Adaçayı söyledi burada ve “Çok saçma ama devam et,” dedi.

“Bizden ve bize ait olduğunuza katılmıyor musunuz?” dedim.

Omuz silkti.

“Devam et, dedik ya koçum!”

“Bunu söyleyeceğini tahmin ediyordum abi. O halde Türkçe ’de son basılan Mutlu Moskova kitabından şu parçaya okuyayım sana.”

***

Okuduğum bölümdür:

“Anne, çok hastalanmıştım çok, şimdi kesecekler beni ama hiç de canım acımıyor!” dedi ve âciz, kendi kendine yabancı kaldı. Hayat içinden tekrar kopup gitmiş ve çocuk rüyalarından ırak, mahzun seyrine odaklanmıştı; nesneleri, izlenimlerinin toplamını görüyor, bu nesneler önünden son hızla akıp geçerken tanıyordu onları: İşte çok eskiden elinde tuttuğu çivi – şimdi paslanmış, eskimişti; işte küçük kara köpek-

***

Âciz ve kendine yabancı kalma hali bizim ilçe hastanelerinin bahçe kapısından itibaren büyüyen ve elle tutulan bir buluttur misal. Girişin hemen sağında sökülmüş teker başları üzerinde takoza alınmış Ford marka –markası yağmurda ve siste bakırlanmış- ambulans eskisi ağlar. Ford’a dayanmış iki anne ve halk bankası banklarında oturan onlarcası. Acilde kapıyı kapatıp bir hemşire ağlıyor. Çocuk hastalardan birisi –kuşpalazı- az önce öldü. Üzerine mermerşahi hastane bezini örttüler. Daha ufak olanı nesnelerle oynuyor. Çünkü yüksek ateş nesne ve insan –çocuk- arasındaki bağı inanılmaz güçlü örümcek ağlarıyla sağlamlaştırır:

“Şimdi anne” diyor -41 derecede olan- “Bizim iğde ağacı geldi az önce. Elinde yaşlı sakalı ve portakallarla. Portakal seviyorum ben. Kar altında güneş topu onlar. Çok uzakta büyüyorlarmış. İğde dede söyledi. Dağ dağ ardında. Ovaları ve çayları geçince zenginlerin tarlaları varmış. Allah gökten ve yerden ısıtıyormuş oraları. Ekmeği de gökten atıyormuş onlara. Zenginler Allah’a şükretmek için portakal ağaçlarını sulamışlar. Meyveleri de buraya kadar gelmiş. İğde dede böyle anlattı bana anne…”

Sözümü kesti.

“Bir dakika! Sen Stalin’i tanımadığın için bu kadar naif görüyorsun her şeyi.”

“Abi,” dedim.

“Senin nasıl öldüğünü biliyorum. Oraya da geleceğim.”

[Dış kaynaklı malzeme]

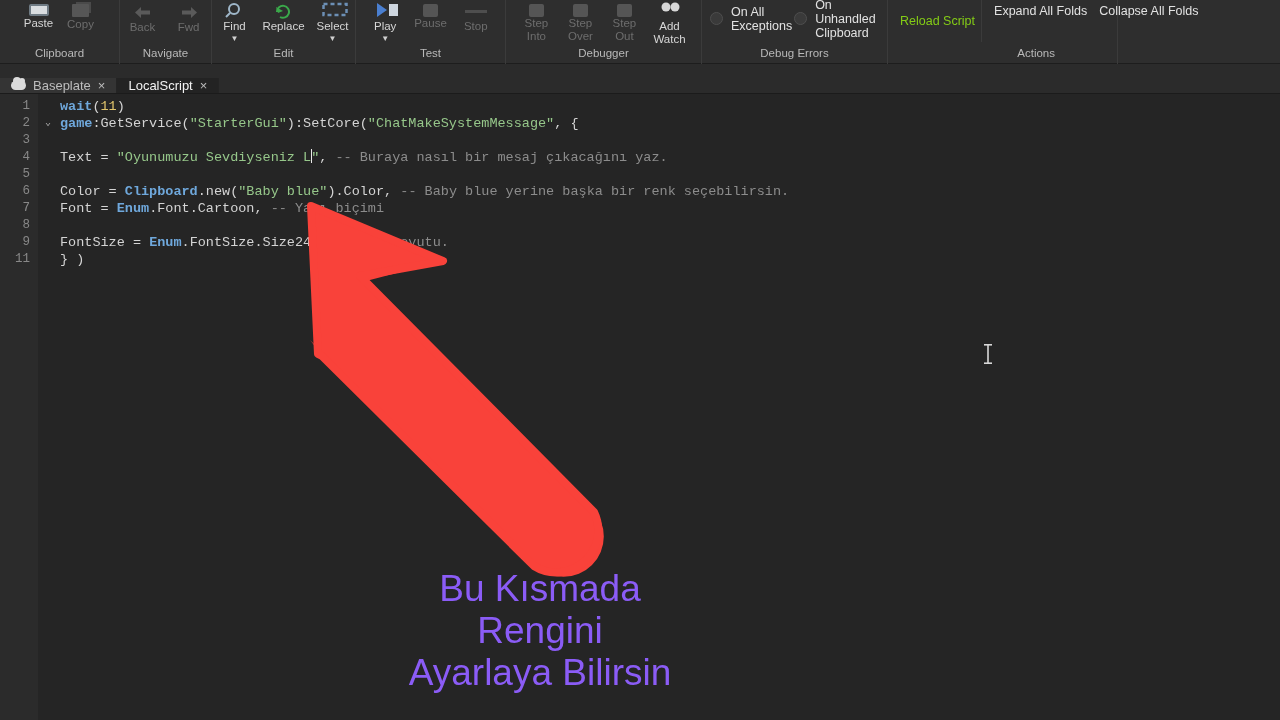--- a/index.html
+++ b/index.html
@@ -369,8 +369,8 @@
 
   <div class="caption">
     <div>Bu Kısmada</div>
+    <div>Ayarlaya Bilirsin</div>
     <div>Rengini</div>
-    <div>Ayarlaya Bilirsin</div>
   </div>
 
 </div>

“Hayır,” dedi. “Mevzu bu değil.”

Anladım ki daha fazla dinlemek istemiyor beni. Karaköy’e indik. Kadıköy vapuruna bindik.
Aslında gittiğimiz yön bile Platonov’un bizden ve dahi bizden daha Doğulu olduğunu gösteriyordu.
Ben Mutlu Moskova’yı okumaya devam ettim. Platonov Abi, simit yedi. Susamlarını balıklara attı.